Anonymous at Tue, 4 Jun 2024 11:22:28 UTC No. 16209578

>>16209571
no my point is you need a lot of maturing to actually get an idea what and why laplace/fourirer does without it just being handwaving

saying
>it solves equations
>it transforms from time to frequency
is just repeating some canned answer and does not feel satisfying

Anonymous at Tue, 4 Jun 2024 14:55:36 UTC No. 16209842

>>16209578
NTA but I agree and disagree somewhat.

When you say
> no my point is you need a lot of maturing to actually get an idea what and why laplace/fourirer does without it just being handwaving
You are definitely correct, but I also don't think it's necessarily required to teach the subject at its most serious level of depth to everyone all at once.

Think about how you learned linear algebra. If you went to a somewhat normal university, your first exposure to linear algebra was probably in either a calculus class, or a computation/application oriented linear algebra course fairly early on in your education. You likely learned the basics of matrix algebra and operations, as well as the beginnings of eigenvector/eigenvalue analysis, determinants and traces, vector spaces and projections.

This is not taught to a particularly rigorous or "complete" level of complexity, but it was good enough to teach you the linear algebra foundations you needed for other courses. Then, you may have taken an undergraduate level proof based linear algebra course, where the emphasis was instead looking at linear algebra as a transformation/mapping and the consequences of this view of the subject (product spaces, commutative rings, all of that jazz).

Then, if you go to graduate school, you may have taken a graduate level linear algebra which looks at things at an even higher level of abstraction. You may have learned about layers of transformations, dual spaces, homologies etc.

The point being, you never quite get a complete picture in any of these intermediary steps. Not only do you not get a complete picture, but it would be wildly inappropriate for your professors to introduce such nuances and rigor in your first exposures to the topic.
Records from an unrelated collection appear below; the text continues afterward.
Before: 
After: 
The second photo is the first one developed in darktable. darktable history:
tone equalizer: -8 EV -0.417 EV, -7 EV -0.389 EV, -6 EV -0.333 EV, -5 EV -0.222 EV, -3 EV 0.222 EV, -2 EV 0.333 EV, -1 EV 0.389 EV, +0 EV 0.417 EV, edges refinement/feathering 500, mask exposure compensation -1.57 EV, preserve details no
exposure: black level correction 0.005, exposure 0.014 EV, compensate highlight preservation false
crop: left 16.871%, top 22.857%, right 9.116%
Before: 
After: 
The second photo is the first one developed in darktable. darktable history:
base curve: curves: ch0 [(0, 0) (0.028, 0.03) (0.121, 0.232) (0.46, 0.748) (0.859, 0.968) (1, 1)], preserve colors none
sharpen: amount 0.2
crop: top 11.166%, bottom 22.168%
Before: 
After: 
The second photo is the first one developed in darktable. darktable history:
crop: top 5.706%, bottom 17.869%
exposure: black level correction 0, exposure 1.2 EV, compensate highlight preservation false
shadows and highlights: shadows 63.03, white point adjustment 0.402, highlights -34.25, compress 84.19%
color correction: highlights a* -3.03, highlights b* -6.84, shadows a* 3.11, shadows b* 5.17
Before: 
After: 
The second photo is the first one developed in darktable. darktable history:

The purpose of a signals and systems course is not to teach you Fourier analysis at a PhD level so you get the "most complete" level of analysis for the subject. The point is to give you a simple and intuitive understanding.

Anonymous at Tue, 4 Jun 2024 15:17:30 UTC No. 16209882

>>16209842
I agree but it feels like the bar for intuition or ground-level knowledge is a few steps up from linear algebra when it comes to fourier/laplace/complex analysis at least for me

Anonymous at Tue, 4 Jun 2024 16:09:59 UTC No. 16209935

>>16209882
I guess it depends on how you want to look at things.

In some sense a characteristic equation is a characteristic equation. Does it really matter whether those characteristic roots correspond to eigenvalues vs. modal exponents for constant coefficient ODE's?

In another sense, I don't think I really "got" the Laplace transform until I took a complex functions course and learned about Cauchy integration. I don't know if I would have "gotten" Cauchy integration if I wasn't already fairly comfortable with the Fourier and Laplace transforms from a "plug and chug" perspective. Hard to tell really.

Anonymous at Tue, 4 Jun 2024 16:21:18 UTC No. 16209957

>>16203852
People in this thread who explain it as a means of converting ODE into a linear equation are low IQ. Those who explain this as a way to represent a signal as a combination of exponentially growing and decaying oscillations are midwit.

Anonymous at Tue, 4 Jun 2024 16:23:17 UTC No. 16209963

>>16203852
It's a tool for solving differential equations.
What are you, an engineer?

Anonymous at Tue, 4 Jun 2024 16:36:43 UTC No. 16209983

>>16209957
Thank you for your valuable contribution.